**What this task involves**
Beneath this line are the data; copy exactly the part of them that opens with the line containing "camera: 35 degrees left, 10 degrees down" and closes with the line containing "(280, 371) = (749, 385): none -> blue speaker", and only that part.

**Supplied material**
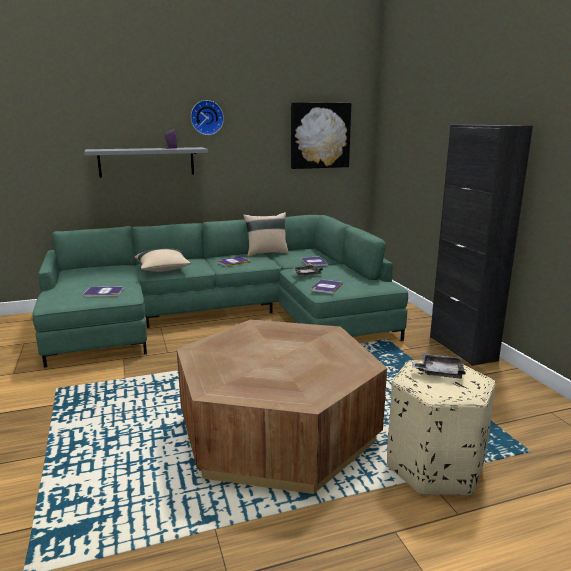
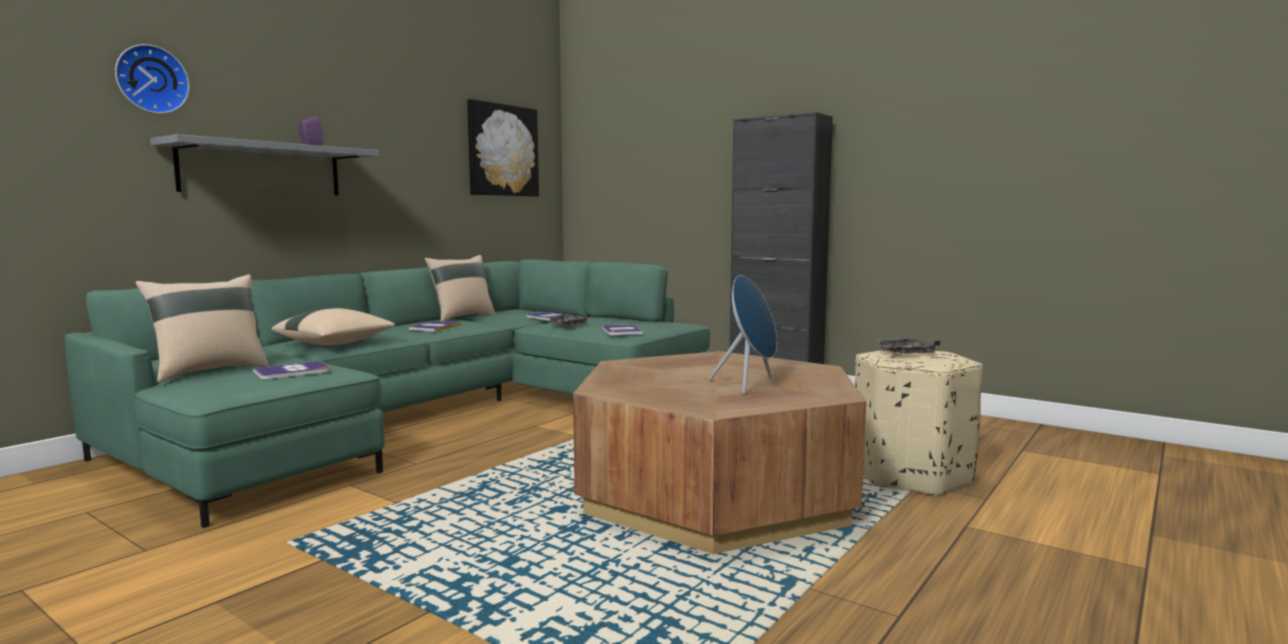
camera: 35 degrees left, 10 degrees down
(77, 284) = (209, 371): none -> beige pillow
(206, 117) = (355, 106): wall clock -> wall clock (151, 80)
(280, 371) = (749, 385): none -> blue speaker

* * *

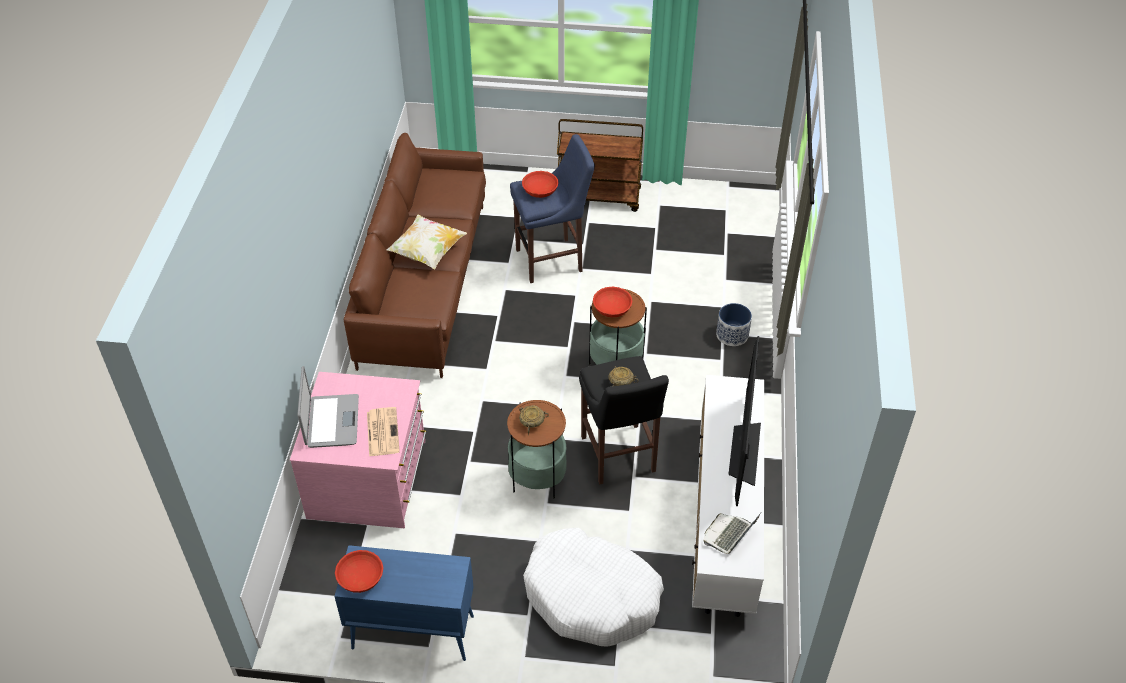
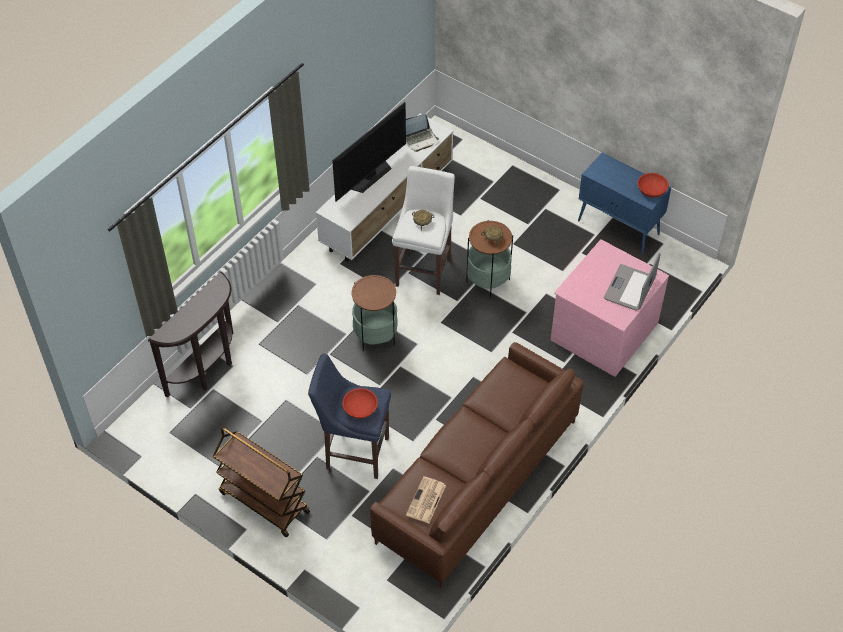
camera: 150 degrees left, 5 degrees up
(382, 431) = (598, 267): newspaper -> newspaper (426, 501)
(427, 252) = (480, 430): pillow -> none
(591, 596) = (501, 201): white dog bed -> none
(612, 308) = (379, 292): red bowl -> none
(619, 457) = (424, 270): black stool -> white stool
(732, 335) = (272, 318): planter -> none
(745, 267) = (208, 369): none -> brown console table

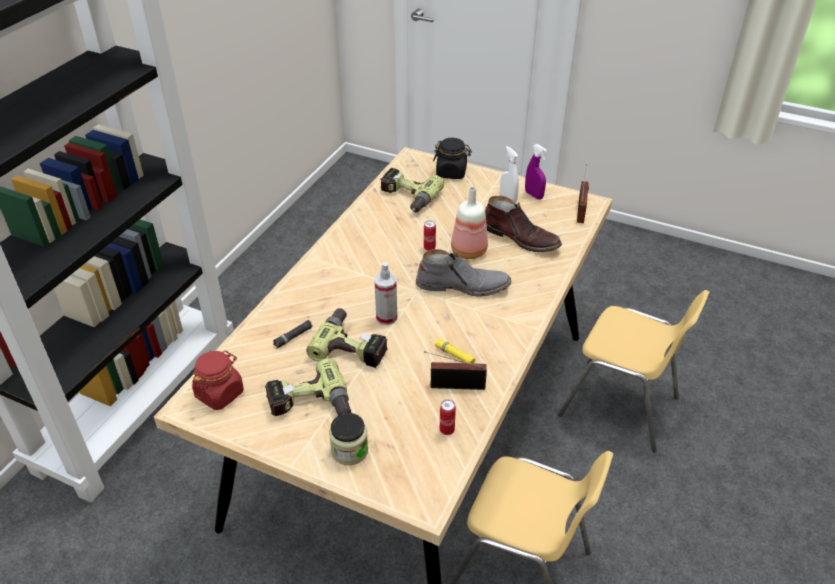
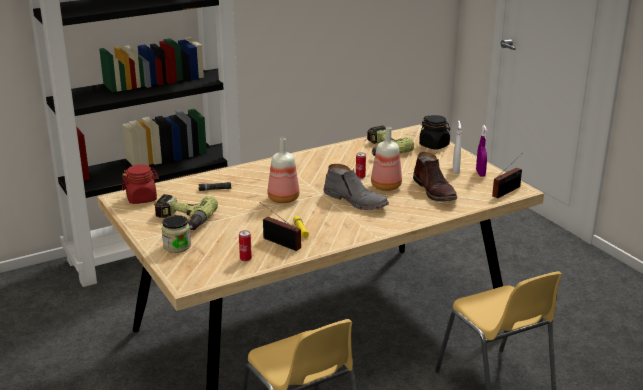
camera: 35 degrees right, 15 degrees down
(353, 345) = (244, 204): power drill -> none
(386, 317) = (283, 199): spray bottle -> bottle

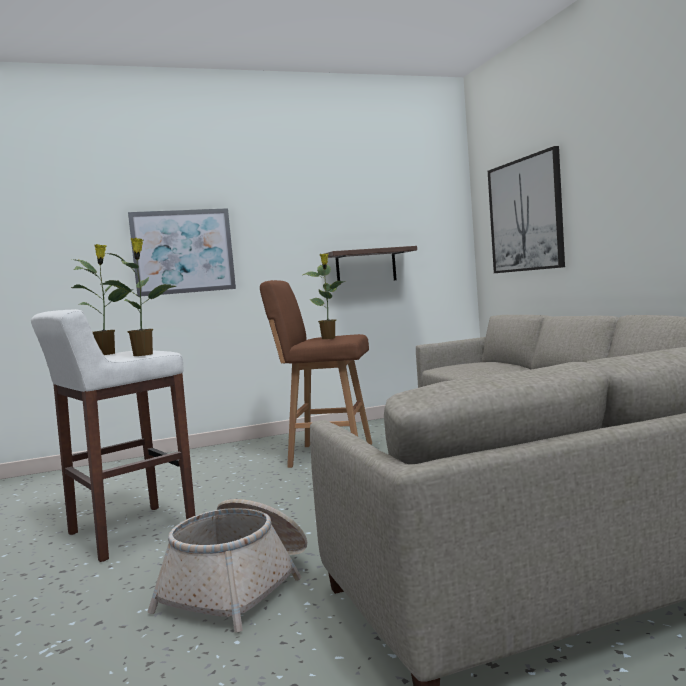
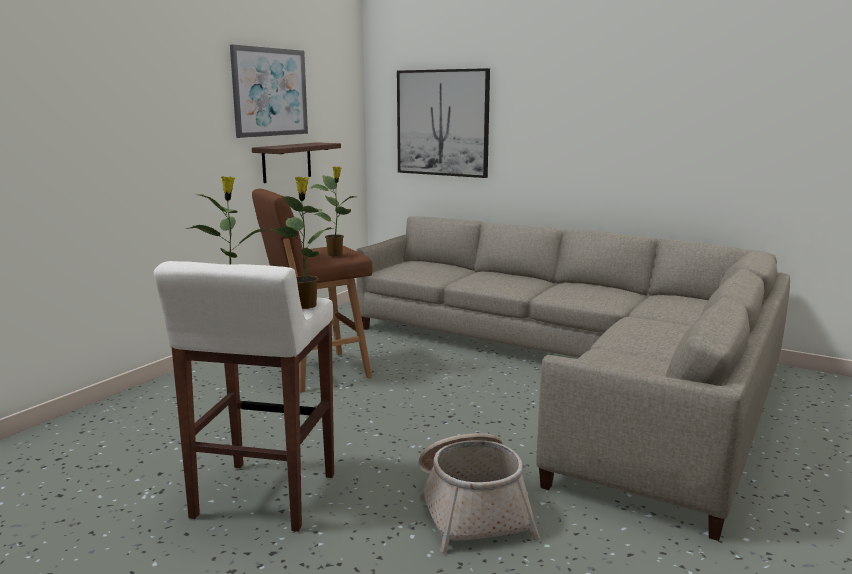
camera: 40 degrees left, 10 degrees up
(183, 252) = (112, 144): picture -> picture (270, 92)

**Answer section**
camera: 35 degrees left, 10 degrees down
(77, 284) = (209, 371): none -> beige pillow
(206, 117) = (355, 106): wall clock -> wall clock (151, 80)
(280, 371) = (749, 385): none -> blue speaker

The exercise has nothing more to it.